THE PROBLEM
Count how many lines in the rows below contain the string "second", with case mattering, and reply with the number alone.

Extracted records

#####

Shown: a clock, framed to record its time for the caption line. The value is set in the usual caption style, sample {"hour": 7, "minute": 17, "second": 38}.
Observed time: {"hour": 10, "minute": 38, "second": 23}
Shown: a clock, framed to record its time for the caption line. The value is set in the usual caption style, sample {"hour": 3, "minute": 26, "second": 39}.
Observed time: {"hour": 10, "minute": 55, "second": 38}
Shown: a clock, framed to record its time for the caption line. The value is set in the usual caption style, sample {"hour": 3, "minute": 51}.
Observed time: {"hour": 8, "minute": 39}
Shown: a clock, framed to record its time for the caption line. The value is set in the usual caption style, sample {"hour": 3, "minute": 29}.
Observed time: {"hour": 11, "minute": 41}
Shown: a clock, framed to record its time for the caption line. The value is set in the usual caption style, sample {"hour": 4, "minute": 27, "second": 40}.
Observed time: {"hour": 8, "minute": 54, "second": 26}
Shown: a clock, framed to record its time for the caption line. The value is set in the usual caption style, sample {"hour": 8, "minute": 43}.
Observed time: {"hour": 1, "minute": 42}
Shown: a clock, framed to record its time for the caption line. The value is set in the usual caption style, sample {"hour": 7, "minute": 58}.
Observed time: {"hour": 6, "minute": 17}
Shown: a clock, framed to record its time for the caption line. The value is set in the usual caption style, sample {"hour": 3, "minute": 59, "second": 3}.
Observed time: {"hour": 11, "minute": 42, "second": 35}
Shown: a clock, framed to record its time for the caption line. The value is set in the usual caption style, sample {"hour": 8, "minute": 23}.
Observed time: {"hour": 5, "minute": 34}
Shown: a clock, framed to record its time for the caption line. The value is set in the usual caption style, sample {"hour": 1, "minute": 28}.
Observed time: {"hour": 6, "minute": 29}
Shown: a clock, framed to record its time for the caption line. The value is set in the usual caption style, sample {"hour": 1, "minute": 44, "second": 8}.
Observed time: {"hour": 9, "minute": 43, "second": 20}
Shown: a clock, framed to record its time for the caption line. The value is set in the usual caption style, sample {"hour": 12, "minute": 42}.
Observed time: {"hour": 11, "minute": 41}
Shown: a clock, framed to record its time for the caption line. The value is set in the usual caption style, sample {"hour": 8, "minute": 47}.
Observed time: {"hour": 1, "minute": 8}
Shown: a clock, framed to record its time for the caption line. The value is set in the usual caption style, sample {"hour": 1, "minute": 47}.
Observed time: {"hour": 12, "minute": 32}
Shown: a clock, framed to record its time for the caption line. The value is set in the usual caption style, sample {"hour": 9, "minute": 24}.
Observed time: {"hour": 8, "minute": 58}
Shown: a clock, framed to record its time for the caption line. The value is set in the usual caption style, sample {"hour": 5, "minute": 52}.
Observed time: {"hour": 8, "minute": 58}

#####

ANSWER TO THE EXERCISE
10